--- START ---

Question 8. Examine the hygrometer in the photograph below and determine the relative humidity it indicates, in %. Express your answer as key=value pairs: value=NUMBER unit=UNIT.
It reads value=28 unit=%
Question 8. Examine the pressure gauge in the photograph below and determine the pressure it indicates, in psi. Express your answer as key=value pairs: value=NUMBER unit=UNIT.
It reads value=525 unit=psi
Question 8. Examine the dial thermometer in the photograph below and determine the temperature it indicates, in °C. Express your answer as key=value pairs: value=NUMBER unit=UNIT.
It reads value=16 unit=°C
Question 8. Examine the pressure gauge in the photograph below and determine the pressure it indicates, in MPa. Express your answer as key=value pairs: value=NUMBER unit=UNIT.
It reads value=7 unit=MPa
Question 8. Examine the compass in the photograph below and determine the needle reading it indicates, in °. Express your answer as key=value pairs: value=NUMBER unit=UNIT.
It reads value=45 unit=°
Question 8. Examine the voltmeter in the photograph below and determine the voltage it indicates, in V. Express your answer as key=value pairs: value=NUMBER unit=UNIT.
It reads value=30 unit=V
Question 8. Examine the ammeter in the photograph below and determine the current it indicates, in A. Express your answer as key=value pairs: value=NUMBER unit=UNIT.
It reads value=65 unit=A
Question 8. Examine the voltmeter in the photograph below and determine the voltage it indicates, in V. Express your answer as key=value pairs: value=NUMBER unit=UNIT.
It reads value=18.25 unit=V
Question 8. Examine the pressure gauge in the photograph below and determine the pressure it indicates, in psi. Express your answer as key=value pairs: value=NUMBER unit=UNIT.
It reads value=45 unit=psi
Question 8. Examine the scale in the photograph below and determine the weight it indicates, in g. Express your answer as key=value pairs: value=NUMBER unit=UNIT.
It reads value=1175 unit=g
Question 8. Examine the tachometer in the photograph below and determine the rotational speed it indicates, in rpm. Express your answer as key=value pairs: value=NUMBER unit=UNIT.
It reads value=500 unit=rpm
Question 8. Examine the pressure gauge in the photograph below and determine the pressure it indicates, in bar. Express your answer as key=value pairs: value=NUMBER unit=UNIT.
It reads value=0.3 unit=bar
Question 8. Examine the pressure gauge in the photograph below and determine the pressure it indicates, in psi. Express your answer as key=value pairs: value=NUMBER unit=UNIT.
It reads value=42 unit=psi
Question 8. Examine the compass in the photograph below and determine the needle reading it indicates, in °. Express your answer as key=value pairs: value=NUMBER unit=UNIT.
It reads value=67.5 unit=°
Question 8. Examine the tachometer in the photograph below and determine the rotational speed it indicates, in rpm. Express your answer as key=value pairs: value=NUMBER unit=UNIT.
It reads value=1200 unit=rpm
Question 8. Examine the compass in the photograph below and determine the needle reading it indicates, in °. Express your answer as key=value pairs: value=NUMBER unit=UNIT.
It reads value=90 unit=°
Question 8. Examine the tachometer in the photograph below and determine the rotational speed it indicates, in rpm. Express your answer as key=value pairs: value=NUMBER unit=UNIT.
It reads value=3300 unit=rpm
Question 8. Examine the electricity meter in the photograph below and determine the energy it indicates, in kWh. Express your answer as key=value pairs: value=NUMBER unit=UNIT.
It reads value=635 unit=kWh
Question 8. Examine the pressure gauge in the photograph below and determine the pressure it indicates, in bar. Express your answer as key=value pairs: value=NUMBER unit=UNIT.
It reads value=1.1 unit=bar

--- END ---

*DIRECTIVE*
Format the lines of the material from its first line through the line containing "It reads value=28 unit=%" as a JSON list of strings, with one string per line and blank lines omitted.

*SOLUTION TO THIS EXERCISE*
[
  "Question 8. Examine the hygrometer in the photograph below and determine the relative humidity it indicates, in %. Express your answer as key=value pairs: value=NUMBER unit=UNIT.",
  "It reads value=28 unit=%"
]